We will be hosting the CFSD Rowing and Jump Rope Clinic on September 18 from 10:30AM-2PM. Sign up here!
Interested in CrossFit? Join our next CrossFit 101 and see what it's all about at an affordable price. The next CrossFit 101 is from Monday, Sept 13- Thurs, Sept 23. Classes will be every Mon through Thurs from 6:30-8PM. Sign up here! Registration closes Friday, September 10!
If we were to add another class somewhere between the hours of 7AM and 4PM, what time would you want it to be? Post your thoughts in comments. (Great suggestions so far on times for classes...keep em coming!)
Have you completed your final test for the Dip Challenge? Make sure you do so that we can determine who the winner of August's Dip Challenge is!
WOD
Push Press 1.1.1x3
Then 3 rounds of:
Farmer’s Walk from gym door to 10m sidewalk line and back (2pd/1.5pd per hand)
10 HSPUs
15 Chest to Bar pullups
Notes:
Push press “clusters” mean to do 1 rep, rack it for 10 seconds, do 1 more rep, rack it for 10 seconds, then do 1 more rep. That’s one set. You’ll do 3 total sets, resting as needed between sets. Increase the weight from set to set if able. Expect to be able to slightly more than your 3RM but slightly less than your 1RM for these clusters.
For the farmer’s walks stage your weights by the door. They should be heavy so it’s ok to set the weights down and pause briefly as your grip starts to go.

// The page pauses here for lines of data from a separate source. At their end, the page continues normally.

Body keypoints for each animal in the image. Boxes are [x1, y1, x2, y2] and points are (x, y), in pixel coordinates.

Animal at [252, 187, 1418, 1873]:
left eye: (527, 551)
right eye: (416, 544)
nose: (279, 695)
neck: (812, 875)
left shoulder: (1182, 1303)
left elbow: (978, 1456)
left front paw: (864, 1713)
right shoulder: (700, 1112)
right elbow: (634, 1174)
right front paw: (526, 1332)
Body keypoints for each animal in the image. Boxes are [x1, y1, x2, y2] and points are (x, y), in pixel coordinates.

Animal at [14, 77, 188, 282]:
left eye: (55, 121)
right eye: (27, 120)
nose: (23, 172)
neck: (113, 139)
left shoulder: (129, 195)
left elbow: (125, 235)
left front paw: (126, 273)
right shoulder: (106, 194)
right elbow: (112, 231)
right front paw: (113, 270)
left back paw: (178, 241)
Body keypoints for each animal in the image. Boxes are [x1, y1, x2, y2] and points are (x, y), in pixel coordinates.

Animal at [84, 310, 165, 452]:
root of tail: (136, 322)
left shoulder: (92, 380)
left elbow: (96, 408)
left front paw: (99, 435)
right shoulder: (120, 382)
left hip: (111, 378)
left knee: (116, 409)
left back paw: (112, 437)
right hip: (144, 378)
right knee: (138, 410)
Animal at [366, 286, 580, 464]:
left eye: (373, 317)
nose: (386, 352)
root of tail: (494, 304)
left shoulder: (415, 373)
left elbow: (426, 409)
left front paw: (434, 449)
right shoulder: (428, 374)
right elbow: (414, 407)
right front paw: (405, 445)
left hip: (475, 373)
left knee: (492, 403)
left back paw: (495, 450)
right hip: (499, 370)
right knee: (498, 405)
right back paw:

How vertical is your handstand?
Ron I LOVE it! Let's plan it.
Aush.....I miss handstands......
Posted by: susy | September 09, 2010 at 11:44 AM
Gymnasty 2.0
Warm Up, Shoulder DROM, Stretching, Knee series
Warm Up Planche Progression 1-3 sets
Planche Progression 3 sets ea.
WOD
3 rounds each
1) Ring Static Progression + 5 Tempo Seated MU
2) BL + 5 Tempo HeS RLL
3) FL + 5 Tempo HLL
Finish: 5-10 mins Bridge Work
Notes: Tempo is 3-1-3
Posted by: Aush | September 09, 2010 at 10:06 AM
One of the best ways to "fix" your handstand is to perform "Wrist Handstands".
To perform a wrist handstand you will walk into a handstand against the wall (stomach to wall). Once in a solid handstand attempt to get your wrists as close to the wall as possible. Whichever wrist is furthest from the wall is equal to your current capacity. This automatically does a few things:
Puts you in proper hollow
Opens your shoulders
Helps transition to a freestanding Handstand
One thing wrist handstands don't help is bent elbows. I'm sure these ladies were just tired at the end of a WOD but all three of the ladies pictured aren't as tall as they could be...you always want to be as tall as possible in a handstand. Of course as you tire or if you are genetically disadvantaged (like Mallorie) then your elbows will bend...
Posted by: Aush | September 09, 2010 at 09:59 AM
Marks Daily Apple is having a contest that is giving away a whole grassfed cow!!!!
http://www.marksdailyapple.com/have-a-picnic-win-a-cow-the-2010-grokfeast-challenge/
The group with the best paleo/primal picnic wins.
Rules
All food must be paleo/primal.
There needs to be some type of primal activity
Take lots of photos
I was thinking a park wod that had us throwing a bunch of heavy stones, sprinting, maybe even tug of war. Or something that involved me spearing a unicorn would be cool.